C’est un souci d’ordre apologétique qui fonde chez Leibniz la détermination du sens.
Si de chaque chose on doit pouvoir dire pourquoi elle est ainsi et non autrement, c’est parce
qu’elle fait partie d’une série d’étants qui est nécessairement la meilleure possible.
Ainsi, si telle chose nous paraît mauvaise, et, partant, dénuée de sens, la considération
de cette vérité que Dieu n’aurait pu mieux faire nous rappellera qu’elle constitue un élément
concourant à l’harmonie de cette «machine très admirable» qu’est le monde.
Ce que les hommes appellent le mal se voit ainsi conféré un sens par l’optimisme leibnizien, ie une
raison qui le relie à la fin visée par le Créateur, au dessein global qui a présidé à son œuvre.
B – Hegel
Les philosophies modernes, et celle de Hegel tout particulièrement, ont présenté le mal
comme un moment nécessaire à la réalisation du bien. Guerres, inimitiés et autres conflits
sont en vue de l’avènement final de la Raison.
Il existe, affirme Hegel, une logique des événements historiques : l’histoire humaine
réalise une fin générale, un dessein, qui dépasse largement les projets de l’individu égoïste
ainsi que ceux des peuples particuliers. L’histoire a donc un sens en tant qu’elle est orientée
tout entière vers une fin, en tant qu’on doit la penser de façon téléologique.

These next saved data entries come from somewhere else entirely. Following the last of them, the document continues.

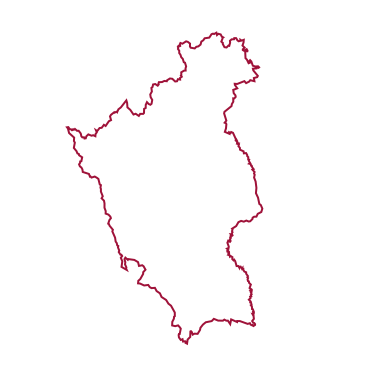 outline of Rionegro, Antioquia, Colombia, rotated 343°
{"feature_id": "7082276B44493492234121", "entity_name": "Rionegro", "entity_type": "district", "adm_level": 2, "iso_a3": "COL", "parent_name": "Colombia", "parent_adm1": "Antioquia", "projection": "equal_earth", "projection_center": [-75.409, 6.146], "detail": "fine", "context": "isolated", "style": "outline", "palette": "rose", "viewbox_px": 384, "rotation_deg": 343, "n_neighbors": 0, "source": "geoboundaries", "source_scale": "gbopen_adm2", "svg_char_len": 5986}
<svg xmlns="http://www.w3.org/2000/svg" viewBox="0 0 384 384"><g transform="rotate(343 192 192)"><path d="M221.9,48.2L220.9,49.0L221.0,50.2L220.4,51.1L221.1,53.2L220.4,55.4L221.1,57.4L221.1,59.9L222.1,62.0L222.1,65.5L223.1,66.3L223.1,70.2L222.0,71.8L221.4,74.0L220.0,73.6L216.7,74.4L215.9,77.3L215.5,77.4L215.9,78.8L213.8,79.5L213.5,81.0L211.5,80.0L210.1,81.7L208.2,81.4L206.3,78.0L204.1,77.0L200.8,77.9L200.3,78.7L198.0,77.7L195.5,78.1L192.4,77.3L191.5,78.7L191.6,79.4L190.3,80.3L188.4,78.0L186.2,77.8L185.0,80.0L183.6,80.6L183.0,84.2L180.6,86.5L180.2,89.3L180.9,92.3L179.1,95.8L177.7,96.4L176.3,95.2L175.2,92.9L173.2,95.2L172.3,98.1L170.5,98.5L169.2,102.4L168.2,103.0L165.3,102.1L163.4,103.7L161.0,100.7L158.7,100.8L157.0,95.4L155.0,92.2L156.0,87.8L156.0,85.2L148.7,90.3L145.8,91.4L143.8,93.7L143.6,93.1L141.1,93.5L140.9,93.0L137.1,94.5L135.7,95.7L135.6,99.6L133.2,100.0L128.7,103.6L127.4,102.0L124.4,104.2L122.3,103.8L119.2,106.0L118.2,104.8L118.4,107.1L116.7,108.4L115.9,110.4L114.1,108.8L112.4,108.8L109.7,106.6L107.2,107.9L106.1,109.6L104.8,109.4L104.7,108.1L103.1,107.7L102.5,106.4L102.7,103.5L101.5,100.3L100.0,99.9L98.5,97.5L97.8,97.9L96.7,97.2L96.1,97.9L95.2,97.8L94.7,96.7L93.5,96.2L92.7,93.8L91.4,93.6L91.9,95.0L91.7,99.7L95.2,105.5L94.0,108.7L94.4,110.5L91.9,115.3L93.5,119.2L93.7,121.6L94.9,122.6L94.8,123.9L97.1,126.7L95.2,130.2L94.0,130.1L93.5,131.4L92.1,132.5L92.3,134.7L93.4,136.3L93.8,138.4L93.4,140.9L98.7,144.6L98.9,147.4L99.4,147.3L100.1,148.8L103.5,148.8L105.1,150.5L106.3,152.1L106.0,157.8L106.9,158.8L105.7,161.1L105.8,162.4L105.0,165.0L105.4,170.0L103.7,171.6L105.3,174.6L105.0,177.3L103.7,181.5L103.9,185.0L103.1,187.4L105.5,189.2L106.7,191.6L106.8,193.3L104.8,194.7L102.6,197.8L103.2,198.4L103.3,200.1L105.3,205.0L104.3,206.4L105.1,213.2L104.5,217.1L105.1,218.9L104.9,221.2L105.7,222.1L105.0,223.3L105.3,226.8L104.4,228.0L105.3,231.1L106.1,231.3L106.5,232.8L104.7,234.1L105.1,237.9L102.7,243.0L106.8,247.4L106.6,245.7L107.2,244.9L106.8,241.6L107.7,239.7L107.8,236.5L109.1,235.3L110.8,238.1L111.4,237.5L117.0,240.1L119.9,243.3L119.7,247.2L123.0,247.5L124.0,248.9L124.8,252.7L121.9,254.4L121.3,256.1L117.1,260.1L114.7,261.2L113.7,263.6L115.6,264.4L118.9,267.4L123.0,268.1L123.8,270.7L125.2,272.1L128.5,272.8L129.2,276.4L131.7,279.5L132.2,283.5L135.7,287.7L136.8,291.9L138.7,294.6L140.3,302.2L139.3,305.7L138.4,306.0L137.6,307.9L135.2,310.4L134.0,313.8L136.7,315.4L139.7,315.5L140.7,317.6L141.3,319.4L138.7,324.2L138.0,324.0L137.4,324.9L137.0,327.3L138.0,330.2L139.9,330.0L139.7,332.4L141.8,332.7L142.2,333.2L141.7,334.4L142.9,335.6L144.7,331.8L147.9,330.1L149.7,324.9L150.3,324.8L150.9,326.0L151.0,328.6L153.0,328.2L155.9,329.3L159.3,326.3L160.4,324.3L163.7,322.0L167.1,320.6L173.1,321.2L175.8,319.7L179.4,322.6L183.9,324.1L185.6,323.5L187.2,325.1L188.7,325.5L189.9,329.5L192.2,325.3L197.1,329.5L197.5,328.6L200.0,329.4L206.7,334.4L209.0,334.4L209.3,336.0L211.3,337.8L211.5,337.2L212.4,337.9L213.4,337.6L213.7,336.8L213.2,335.5L212.3,334.9L211.8,333.0L214.1,331.4L214.6,328.7L214.2,326.6L214.9,327.1L215.2,325.1L215.8,325.6L216.1,324.9L215.9,321.9L215.2,321.5L215.8,319.1L215.2,317.5L216.0,317.3L216.1,314.7L215.5,314.5L216.0,313.7L214.9,311.6L217.0,310.5L217.0,309.1L218.2,309.1L218.2,307.6L219.1,307.2L218.9,306.5L219.8,304.7L218.9,305.0L218.8,304.5L219.8,303.6L219.1,303.0L220.3,302.4L219.0,300.7L221.2,297.7L220.0,295.5L220.2,294.1L219.5,293.5L219.6,291.8L220.5,290.7L220.0,289.7L220.9,288.8L219.9,286.0L220.3,284.6L218.9,283.5L218.3,281.8L218.6,280.6L217.6,280.5L218.0,279.4L217.3,279.8L216.7,277.7L216.0,278.0L215.5,277.4L215.1,278.2L214.7,276.4L213.0,275.9L213.1,270.7L212.5,269.0L211.7,269.5L210.9,267.9L211.6,266.1L210.4,264.7L209.4,265.0L209.5,263.6L208.4,262.8L209.3,262.4L209.7,260.8L208.9,261.0L209.3,259.5L208.4,259.2L208.6,258.4L209.7,257.8L208.9,256.4L210.6,256.3L211.2,255.0L211.0,250.9L211.9,249.8L213.0,250.3L212.8,249.3L213.7,249.6L214.0,250.5L214.6,250.1L214.3,248.4L215.1,247.9L215.2,246.8L215.8,246.9L216.1,245.4L217.1,245.5L216.7,243.9L218.0,244.6L217.9,243.2L219.0,242.3L218.8,241.2L219.9,239.5L219.6,238.8L224.3,237.5L227.6,234.4L230.5,234.0L232.9,235.5L235.6,235.2L237.6,236.8L239.1,237.0L241.9,235.5L242.5,234.3L244.2,233.8L246.4,234.4L248.5,232.1L252.4,231.4L254.4,228.5L254.0,224.6L252.9,223.1L253.5,216.7L252.8,211.8L254.8,206.9L255.9,200.6L255.6,196.3L257.0,193.8L256.7,192.4L257.7,191.2L256.3,188.3L257.6,188.1L256.8,186.1L256.8,184.4L256.2,184.1L256.3,182.5L254.9,181.6L256.0,181.1L255.4,178.7L256.1,177.8L255.3,177.2L256.0,175.1L255.3,173.8L255.6,172.8L255.1,170.6L252.9,170.2L253.2,168.2L250.3,165.6L250.7,163.7L249.8,161.8L250.8,160.2L249.6,159.3L250.6,158.9L249.5,158.1L250.1,156.8L249.8,155.2L249.1,155.9L248.8,155.5L249.4,154.3L248.5,147.4L247.0,146.1L246.2,146.8L245.1,145.8L244.8,147.3L241.0,144.1L243.1,141.1L244.7,137.2L244.6,136.3L243.5,135.3L245.7,133.8L245.7,126.2L246.5,124.8L254.9,121.4L255.8,119.6L257.9,117.7L258.8,114.5L259.8,114.9L261.6,113.8L261.8,112.3L260.8,109.7L261.3,106.4L265.6,106.1L264.3,102.1L264.5,101.0L266.8,101.9L274.5,101.3L275.6,103.7L279.0,103.1L280.4,102.1L284.1,104.3L284.5,101.1L287.9,101.2L288.9,100.2L286.2,93.7L286.3,91.9L290.0,92.7L290.9,91.7L291.9,92.7L292.6,92.4L291.9,91.1L289.2,90.5L287.1,89.0L286.9,84.5L286.1,82.9L285.4,83.3L286.1,85.2L283.8,85.4L283.2,81.4L282.3,79.7L284.0,73.0L286.1,73.6L286.4,73.1L286.0,71.4L283.0,72.1L282.1,71.1L282.3,70.4L284.5,69.3L283.1,66.7L285.0,64.1L286.0,61.6L283.7,61.7L282.8,60.6L282.6,61.6L280.7,61.5L279.8,60.3L279.2,57.8L277.4,57.2L276.9,58.2L274.5,57.6L272.5,58.5L272.1,60.4L270.4,63.1L269.7,62.6L267.3,63.9L265.4,63.0L264.7,59.4L265.1,58.5L264.0,56.8L266.2,54.0L266.2,53.2L266.9,53.1L265.9,52.0L265.5,49.7L263.4,48.4L261.8,49.2L261.9,46.8L259.3,47.4L258.4,46.7L256.8,46.8L253.7,49.4L249.0,48.7L247.2,50.2L244.9,50.9L243.3,53.5L240.6,54.6L238.6,54.4L236.6,55.5L232.9,53.6L232.6,52.2L233.5,49.5L231.9,47.2L230.4,46.2L226.2,47.4L224.5,46.1L223.6,47.1L223.3,49.7L222.9,48.6L221.9,48.2Z" fill="none" stroke="#9f1239" stroke-width="2"/></g></svg>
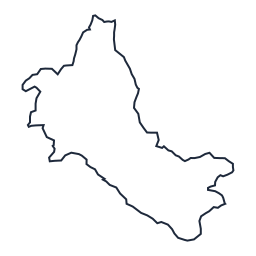 Tsada, Paphos, Cyprus (Robinson projection)
{"feature_id": "46923920B10097570546331", "entity_name": "Tsada", "entity_type": "district", "adm_level": 2, "iso_a3": "CYP", "parent_name": "Cyprus", "parent_adm1": "Paphos", "projection": "robinson", "projection_center": [32.485, 34.834], "detail": "fine", "context": "isolated", "style": "outline", "palette": "slate", "viewbox_px": 256, "rotation_deg": 0, "n_neighbors": 0, "source": "geoboundaries", "source_scale": "gbopen_adm2", "svg_char_len": 2029}
<svg xmlns="http://www.w3.org/2000/svg" viewBox="0 0 256 256"><path d="M32.5,74.9L29.3,78.3L25.8,80.6L22.6,84.9L22.6,89.2L25.8,91.2L34.6,86.6L36.5,87.7L40.3,91.7L36.5,98.2L35.6,103.6L35.6,110.5L31.0,112.2L30.0,116.6L30.0,122.4L27.9,125.0L28.8,126.8L31.3,125.8L35.8,125.4L43.6,125.1L42.6,128.2L46.8,137.1L54.0,140.4L53.7,145.1L52.7,145.9L54.6,148.7L54.1,151.9L49.1,157.6L49.8,161.3L54.7,160.8L61.2,160.5L65.2,155.4L71.3,152.7L78.9,154.1L81.8,155.6L86.6,159.6L86.5,164.1L90.5,167.1L95.0,169.3L98.0,174.5L104.5,178.8L103.0,179.7L106.2,181.4L109.7,184.9L116.3,187.5L118.0,190.2L120.1,193.5L126.2,199.3L126.6,203.8L130.7,205.6L132.8,206.6L141.1,212.9L147.3,215.4L152.7,218.7L157.3,223.2L161.3,222.0L167.9,224.6L172.1,229.2L174.4,233.5L178.1,237.8L184.6,239.9L187.4,240.6L194.0,239.4L200.8,233.9L200.8,228.8L199.4,221.0L201.1,216.3L205.9,213.1L209.1,211.3L211.0,209.6L213.7,207.1L217.9,207.8L221.2,205.4L225.2,203.8L224.7,203.2L223.2,197.8L222.0,195.4L218.9,193.2L215.2,191.2L208.0,189.9L208.0,187.9L210.5,186.6L215.0,185.4L215.2,181.9L217.7,177.3L220.4,175.2L223.1,176.3L227.4,174.7L232.1,172.3L233.4,170.4L232.9,167.0L232.9,163.8L228.8,161.2L224.9,158.2L219.4,158.1L214.2,157.9L209.5,152.8L205.2,154.0L199.9,157.0L194.5,158.1L190.7,158.0L188.5,159.5L184.9,161.1L182.7,159.9L178.9,156.5L175.7,155.3L171.7,151.3L168.4,150.4L163.9,146.3L162.1,147.9L156.3,146.1L158.7,140.0L157.0,132.7L151.9,132.7L147.0,132.5L143.5,127.8L139.8,122.4L138.3,113.8L134.0,107.9L134.5,102.2L136.5,96.9L138.0,93.3L138.9,88.9L137.4,87.8L135.8,84.6L134.5,78.9L131.7,74.1L129.9,68.7L125.3,60.7L123.9,57.1L115.2,50.1L113.9,39.3L114.1,35.9L114.1,32.3L114.6,29.3L115.2,24.7L114.8,20.4L111.5,21.9L108.9,21.4L106.9,21.5L104.2,22.0L102.4,20.0L98.6,18.2L95.3,15.4L93.1,15.9L92.3,20.3L90.6,24.6L89.0,27.4L89.9,29.5L87.1,29.8L83.1,32.4L81.3,36.5L79.4,40.1L78.0,42.1L76.5,45.2L76.5,49.3L75.2,54.6L74.0,58.4L73.6,61.4L72.4,65.1L66.1,65.5L63.9,65.8L61.1,69.1L57.7,74.3L51.9,68.8L45.3,68.6L40.8,69.0L37.2,74.2L32.5,74.9Z" fill="none" stroke="#1e293b" stroke-width="2"/></svg>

Peuples et individus, tout en poursuivant leurs fins propres, produisent de surcroît des effets qu’ils ne
désiraient pas : «inconsciemment», ils font advenir des institutions, des révolutions, etc. qui vont dans
le sens de l’histoire.
Ainsi que le montre Ricœur, dans La Phénoménologie de l’Esprit de Hegel, le sens
latent à déchiffrer se trouve dans la fin vers laquelle la conscience s’achemine :
«La Phénoménologie de l’Esprit nous propose un mouvement selon lequel chaque figure trouve son
sens non dans celle qui précède, mais dans celle qui suit ; la conscience est ainsi tirée hors de soi, en
avant de soi, vers un sens en marche, dont chaque étape est abolie et retenue dans la suivante.»
(Ricœur, Le conflit des interprétations)
III - Les herméneutiques
A - Notion
Le sens est par nature toujours «à donner», à «chercher», toujours le terme d’une
interprétation. L’herméneutique (du grec herméneus : interprète) est d’abord l’interprétation
des textes bibliques : pendant des siècles, lorsque les religions et leurs livres présidaient aux
actions humaines, le déchiffrement des passages obscurs ou contradictoires de ces livres a en
effet constitué une tâche essentielle pour les penseurs de chaque époque.
L’exégèse, science de l’interprétation des textes sacrés, a permis de mettre en évidence
les règles qui commandent le travestissement du sens «caché».
«L’interprétation est le travail de pensée qui consiste à déchiffrer le sens caché dans le sens apparent,
à déployer les niveaux de signification impliqués dans la signification apparente.» (Ricœur, De
l’Interprétation)
Par extension, on parle d’herméneutique pour toute restitution ou dévoilement du sens
d’un texte, voire de réalités d’un autre ordre (œuvres d’art, types de société, modes de
comportements, etc.). Son noyau est l’interprétation.